Altri miei appunti presi durante la visione:
1) La prima parte è ispirata da un testo del portoghese Josè Regio, "O meu caso", che immagino introvabile in Italia. Seguono Beckett e il Libro di Giobbe. 2) nella prima parte, tutti si rivolgono verso la platea, ma in platea non c'è nessuno e Oliveira ce lo mostra apertamente. 3) bisogna fare attenzione a quando la prima attrice dice "en rat!" all'inserviente: le stesse parole le troveremo nel Libro di Giobbe 4) Probabilmente l'ispirazione per i discorsi "alla rovescia" nasce sempre da Samuel Beckett: in "Watt", parte III, a pagina 172 dell'edizione Sugarco 1994, quando Watt parla a rovescio. 5) Sul libro del "Castoro Cinema" dedicato a Manoel de Oliveira l'autrice Mariolina Diana cita Pirandello, a me è venuto in mente Slawomir Mrozek. 6) Sempre Mariolina Diana nel libro citato parla dei tre sguardi differenti: teatro, tv, video. 7) il film è tutto recitato in francese 8) l'intruso sconosciuto, oltre che scomposto ed elegante, è anche "incazzato nero" come il personaggio del comico italiano Gioele Dix di qualche anno fa. A lui fa da pendant, nel finale lo spettatore "cittadino qualunque" che vuole esprimere la sua opinione (il suo caso, anche lui!) 9) tutti gli attori sono molto bravi, spendo una parola per Bulle Ogier che non immaginavo così brava, dai film che ha recitato non l'avevo mai capito ma evidentemente il teatro era la sua dimensione, più del cinema. 10) nella prima parte, gli attori inciampano nel tappeto: un'altra gag da cinema muto. 11) il pianoforte che suona da solo (qui una pianola a rullo) rimanda a "La regola del gioco" di Jean Renoir. Luis Miguel Cintra, l'intruso sconosciuto, rimanda anche a un altro film di Renoir, "Le docteur Cordelier" (cioè Dr Jekyll e Mr. Hyde) 12) il dipinto che si vede nella scenografia liberty della prima parte (una donna sdraiata) è di Felix Vallotton. 13) la musica nel finale sembra di Erik Satie 14) il sorriso della Gioconda, come il primo piano della bocca della maschera tragica? 15) Un sorriso lo ha strappato anche a me, perché in scena c'è l'Autore, poi lo Spettatore in platea, eccetera (ma non è Trivio, e neanche Mrozek). (Quest'ultimo punto, per chi fosse interessato, rappresenta il "mio" caso. Ovviamente, non potevo tirarmi indietro - I beg your pardon...)

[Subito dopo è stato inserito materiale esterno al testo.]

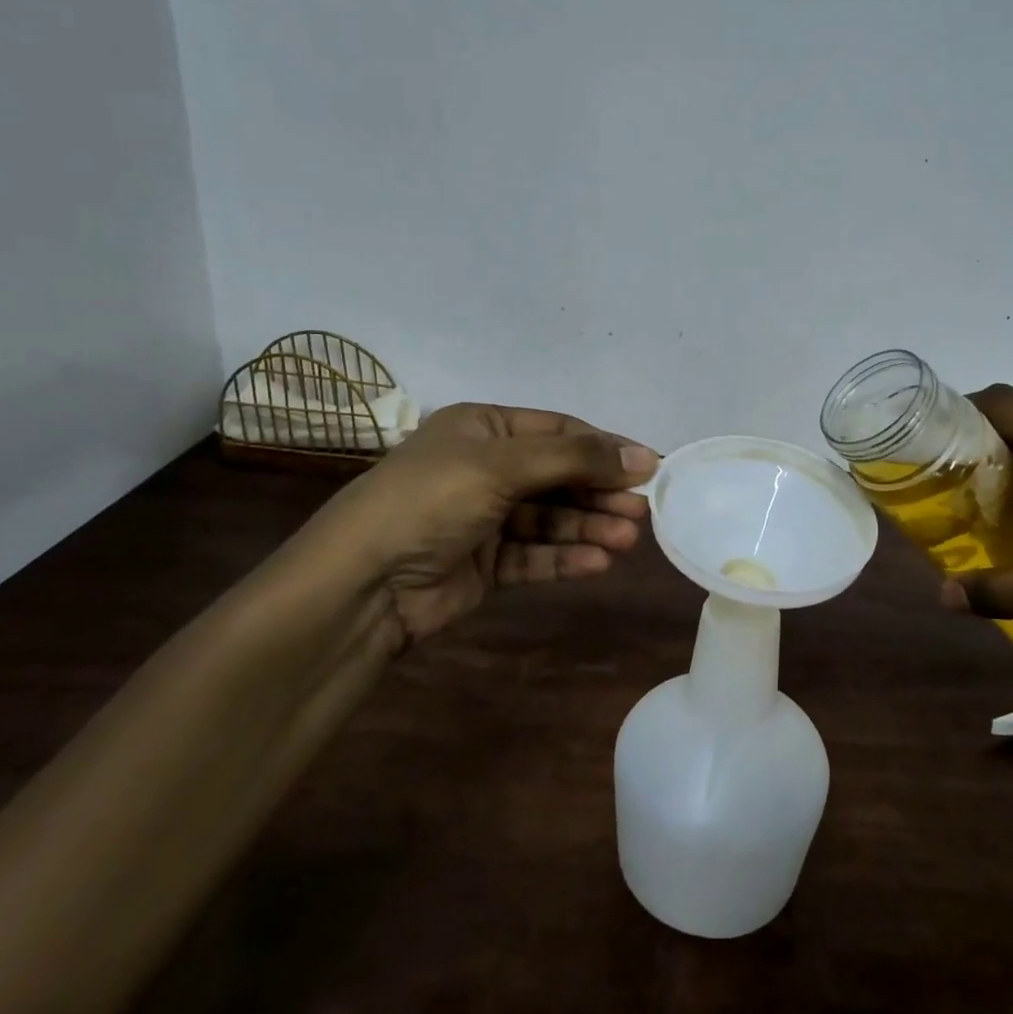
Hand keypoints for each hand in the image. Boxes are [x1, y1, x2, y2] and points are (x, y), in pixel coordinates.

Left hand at [304, 403, 657, 645]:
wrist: (361, 584)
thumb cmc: (431, 501)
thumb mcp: (502, 466)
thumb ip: (575, 459)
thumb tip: (643, 456)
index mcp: (483, 429)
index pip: (559, 431)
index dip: (605, 448)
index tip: (650, 466)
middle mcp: (485, 468)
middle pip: (559, 476)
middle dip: (600, 492)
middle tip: (644, 510)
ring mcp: (484, 518)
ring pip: (551, 518)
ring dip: (589, 527)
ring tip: (628, 539)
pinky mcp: (484, 564)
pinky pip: (534, 555)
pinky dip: (565, 558)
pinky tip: (598, 562)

PS: l'abbinamento fra Beckett e il Libro di Giobbe è presente già in "Shakespeare nostro contemporaneo" di Jan Kott (pagina 111 dell'edizione italiana disponibile negli anni '80). In particolare, Jan Kott parla di "Atto senza parole". E' un libro famoso, più che probabile che Manoel de Oliveira lo abbia letto.